While this is a poor illustration of the depth of the UK recession it may partly explain the cause of it. It is certainly a vivid example of the problems attitude and culture can create. How does an employer interview for attitude? How does a business create a culture of care?
It is fairly easy to find out if a candidate for a job has the technical skills needed to do it successfully. Qualifications, experience and simple tests can predict with reasonable certainty fitness for purpose. So why is it reported that nearly half of management hirings fail within the first eighteen months? And if the reports are true that 90% of these failings are due to attitude how can employees demonstrate good attitudes both at interview and when they start work?
Contrary to popular belief, employers seldom look for people to join them who merely perpetuate the existing business. All businesses are subject to swift, sometimes dramatic, change. That implies that the existing culture will need modifying from time to time. This is not to throw out the good aspects of it but to recognise that changing technological and competitive situations will demand a developing, not a static culture.
When interviewing a candidate for a job I look for one vital ingredient beyond the skills needed to perform the work – determination. If everyone I hire is determined it won’t make for an easy ride for me as a boss but it will make the business very successful. How do I recognise that determination? By the candidate’s enthusiasm in preparing for the interview, by the focus the candidate has on the business and me, the interviewer, rather than on himself or herself and by the intelligence and appropriateness of the questions s/he asks me.
What does a determined candidate offer for the business that others don’t?

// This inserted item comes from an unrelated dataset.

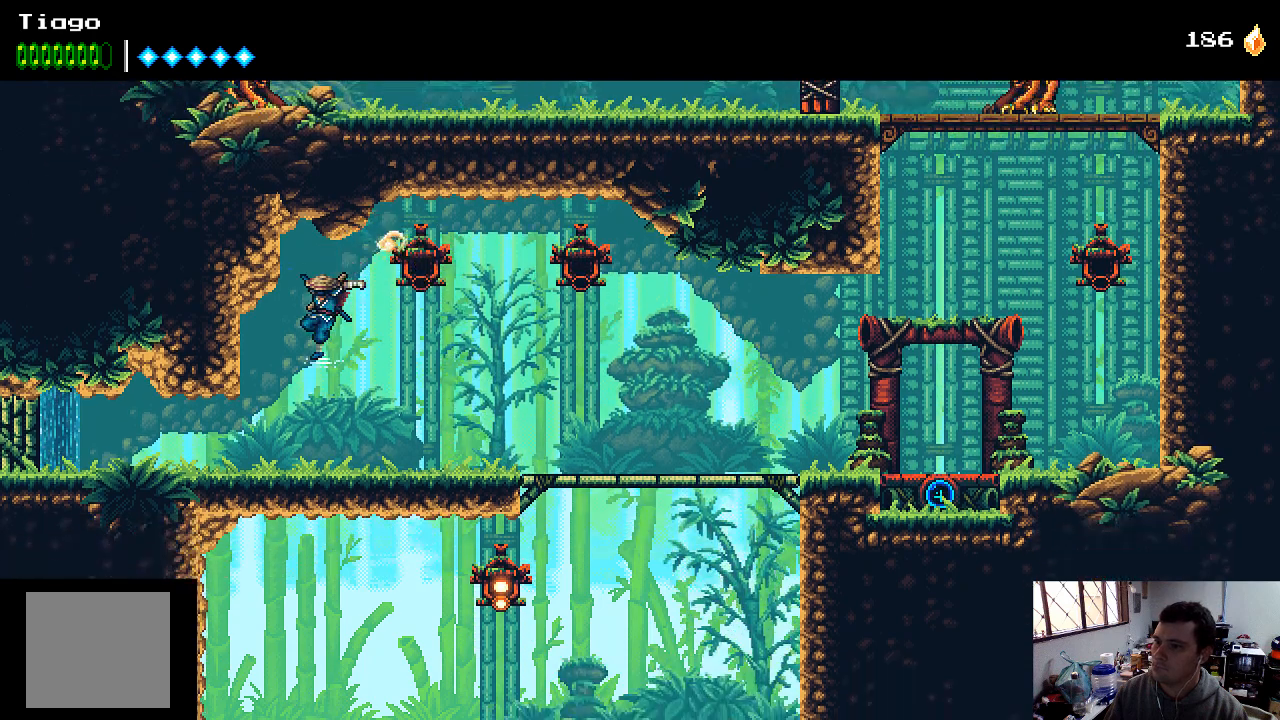
{"buttons": ["DPAD_LEFT"], "left_stick": "center", "right_stick": "center", "events": []}
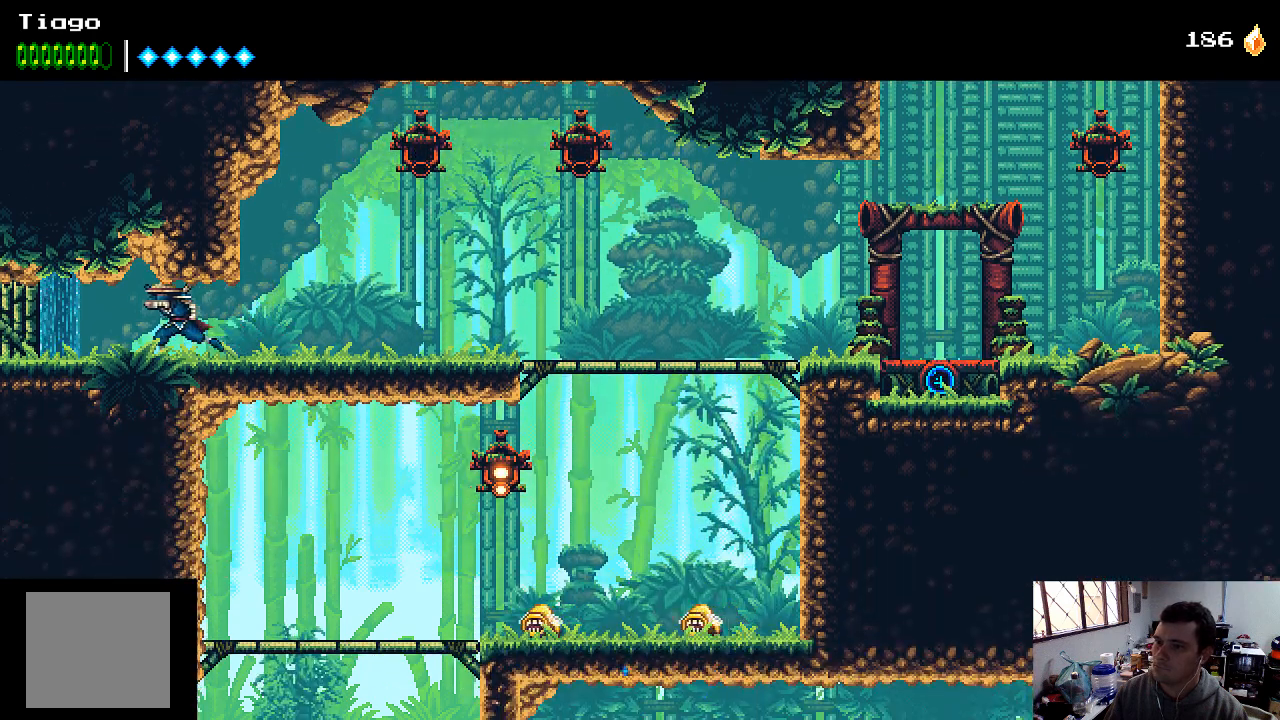
{"buttons": ["X", "DPAD_LEFT"], "left_stick": "center", "right_stick": "center", "events": [[433, "X", "down"]]}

First, an attitude of success. People who are determined to achieve, achieve. Second, the ability to build on their determination by the key management technique of encouragement. Encouragement spawns enthusiasm; enthusiasm fuels determination. That does not work unless there is a spark of determination to start with.
So when employees have run the gauntlet of an ‘attitude interview’ and got the job what can they do to reinforce and build on the expectations they have so enticingly raised?
For the answer please see my article of 29Sep11 ‘The First Five Hundred Minutes’ http://www.terrificmentors.com/2011/09/the-first-five-hundred-minutes/
Whoever called these the ‘soft skills’ ought to be sued for misrepresentation. They are seriously harder than most of the technical skills. Let us call them the Attitude Skills. They can be found in a wide variety of types and styles of people. Their common factor is that they succeed.